Solving Kentucky’s opioid crisis will require doctors to better educate their patients about the dangers of some prescription drugs, the Kentucky Medical Association’s director said.
Dr. Nancy Swikert, the director, said the organization “will continue to emphasize physicians’ role in solving the crisis” at its annual meeting next month.
More than 1,400 people in Kentucky died from drug overdoses last year, including 364 in Jefferson County. The state’s figure jumped 7.4 percent from the prior year. Fatalities in Louisville were up 36 percent.
The vast majority of opioid addicts become hooked after being prescribed narcotics by their doctors.
“Physicians, who often operate on the front lines of the opioid epidemic, are focused heavily on reducing abuse and addiction,” Swikert said in an op-ed the association submitted this week.
She also said that doctors are best equipped to know what works best for their patients — whether “counseling, medication-assisted treatment or a combination of both.”
Swikert said that the Know Your Meds KY initiative “encourages physicians to counsel patients on the risks associated with opioids, the importance of adhering to prescription schedules and proper disposal of unused medicines.”
Louisville-based health care organizations, too, are combating the opioid crisis with better educational and treatment efforts.
Norton Healthcare, for example, monitors its physicians’ prescribing patterns and reminds them to provide patients enough medication to manage their pain, but also to encourage them to use alternative pain meds and therapies, said Dr. James Frazier, vice president of medical affairs.
“As providers, we are in the unique position to help steer patients, their families and the affected community out of this epidemic, with increased education about narcotics and other therapies involved in reducing pain,” Frazier told Insider via email. “We know that we also need to educate patients on pain, recognizing that complete elimination of pain is not always a possibility.”
Dr.
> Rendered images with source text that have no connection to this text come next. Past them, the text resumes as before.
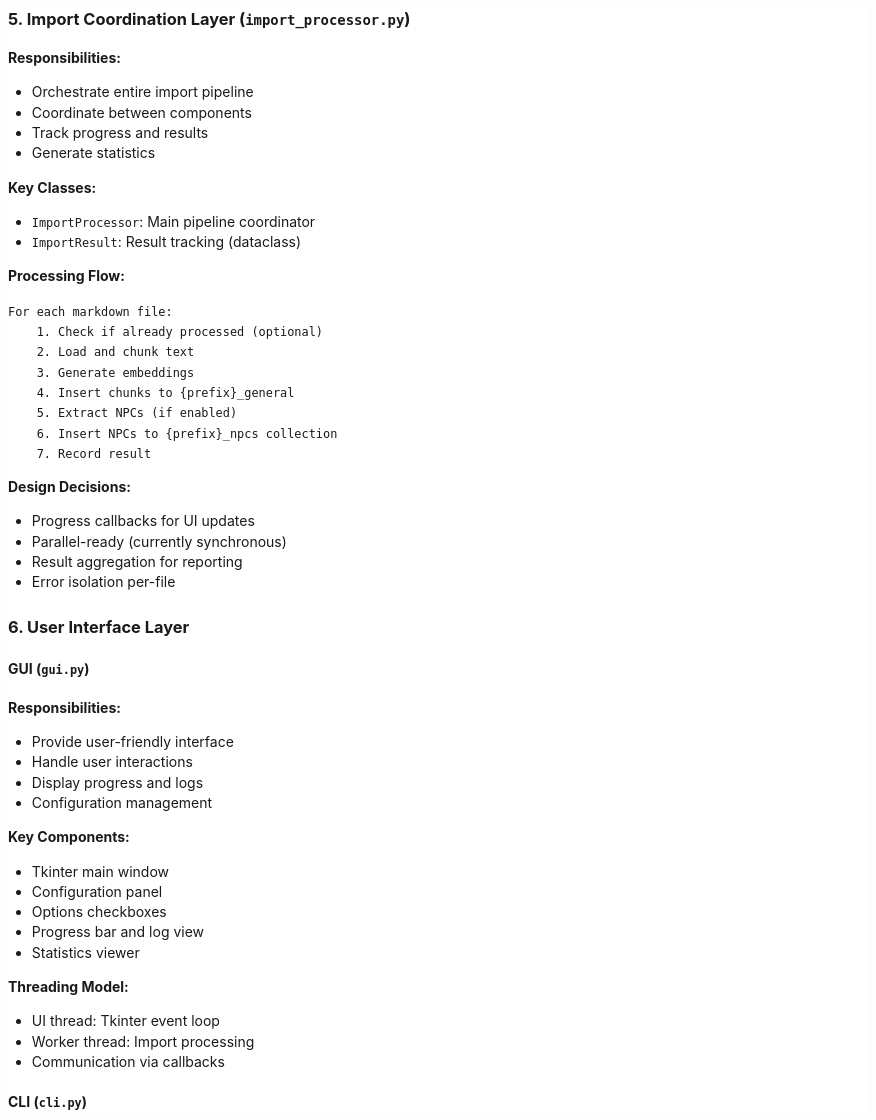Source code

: ### 5. Import Coordination Layer (`import_processor.py`)

**Responsibilities:**
- Orchestrate entire import pipeline
- Coordinate between components
- Track progress and results
- Generate statistics

**Key Classes:**
- `ImportProcessor`: Main pipeline coordinator
- `ImportResult`: Result tracking (dataclass)

**Processing Flow:**
```
For each markdown file:
    1. Check if already processed (optional)
    2. Load and chunk text
    3. Generate embeddings
    4. Insert chunks to {prefix}_general
    5. Extract NPCs (if enabled)
    6. Insert NPCs to {prefix}_npcs collection
    7. Record result
```

**Design Decisions:**
- Progress callbacks for UI updates
- Parallel-ready (currently synchronous)
- Result aggregation for reporting
- Error isolation per-file

### 6. User Interface Layer

#### GUI (`gui.py`)

**Responsibilities:**
- Provide user-friendly interface
- Handle user interactions
- Display progress and logs
- Configuration management

**Key Components:**
- Tkinter main window
- Configuration panel
- Options checkboxes
- Progress bar and log view
- Statistics viewer

**Threading Model:**
- UI thread: Tkinter event loop
- Worker thread: Import processing
- Communication via callbacks

#### CLI (`cli.py`)
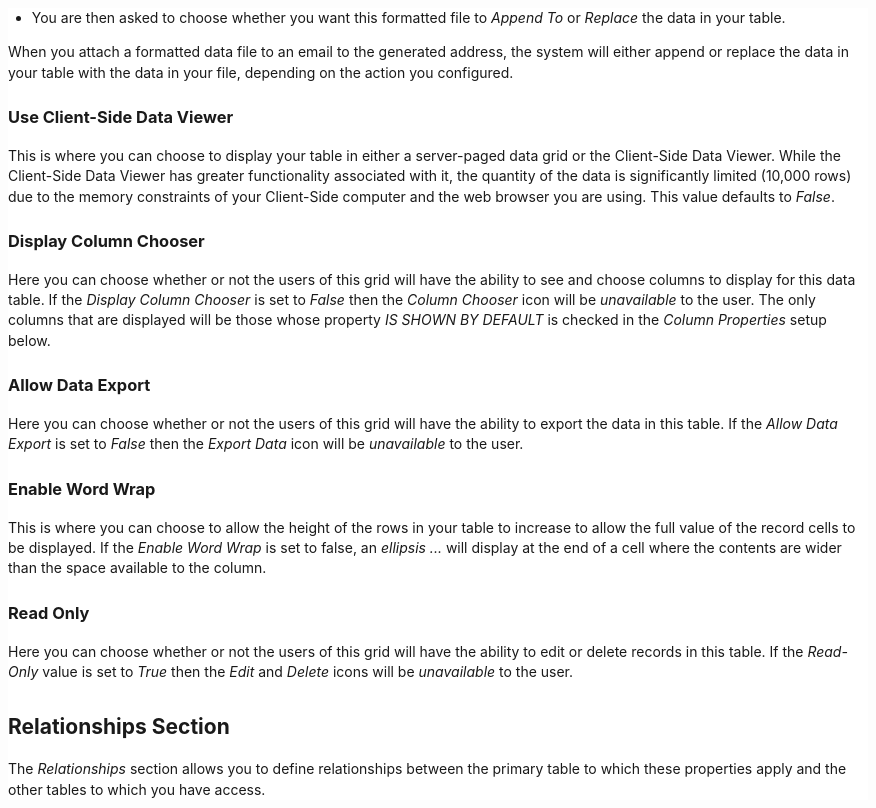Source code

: -   You are then asked to choose whether you want this formatted file to _Append To_ or _Replace_ the data in your table.

When you attach a formatted data file to an email to the generated address, the system will either append or replace the data in your table with the data in your file, depending on the action you configured.

<a name="use-client-side-data-viewer"></a>

### Use Client-Side Data Viewer

This is where you can choose to display your table in either a server-paged data grid or the Client-Side Data Viewer. While the Client-Side Data Viewer has greater functionality associated with it, the quantity of the data is significantly limited (10,000 rows) due to the memory constraints of your Client-Side computer and the web browser you are using. This value defaults to _False_.

<a name="display-column-chooser"></a>

### Display Column Chooser

Here you can choose whether or not the users of this grid will have the ability to see and choose columns to display for this data table. If the _Display Column Chooser_ is set to _False_ then the _Column Chooser_ icon will be _unavailable_ to the user. The only columns that are displayed will be those whose property _IS SHOWN BY DEFAULT_ is checked in the _Column Properties_ setup below.

<a name="allow-data-export"></a>

### Allow Data Export

Here you can choose whether or not the users of this grid will have the ability to export the data in this table. If the _Allow Data Export_ is set to _False_ then the _Export Data_ icon will be _unavailable_ to the user.

<a name="enable-word-wrap"></a>

### Enable Word Wrap

This is where you can choose to allow the height of the rows in your table to increase to allow the full value of the record cells to be displayed. If the _Enable Word Wrap_ is set to false, an _ellipsis ..._ will display at the end of a cell where the contents are wider than the space available to the column.

<a name="read-only"></a>

### Read Only

Here you can choose whether or not the users of this grid will have the ability to edit or delete records in this table. If the _Read-Only_ value is set to _True_ then the _Edit_ and _Delete_ icons will be _unavailable_ to the user.

<a name="relationships-section"></a>

## Relationships Section

The _Relationships_ section allows you to define relationships between the primary table to which these properties apply and the other tables to which you have access.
Robert Couch, medical director of Norton’s emergency department, had previously told Insider that he wants his patients to be comfortable — but not pain free. “Pain is present for a reason,” he said.
Our Lady of Peace, part of Louisville-based KentuckyOne Health, this year introduced a retail pharmacist-operated, long-acting injection clinic, in part to help people get and stay off drugs such as heroin.
Swikert said that education is a key component of preventing and treating opidoid addiction.
“It can start with a simple conversation at your doctor’s office,” she said.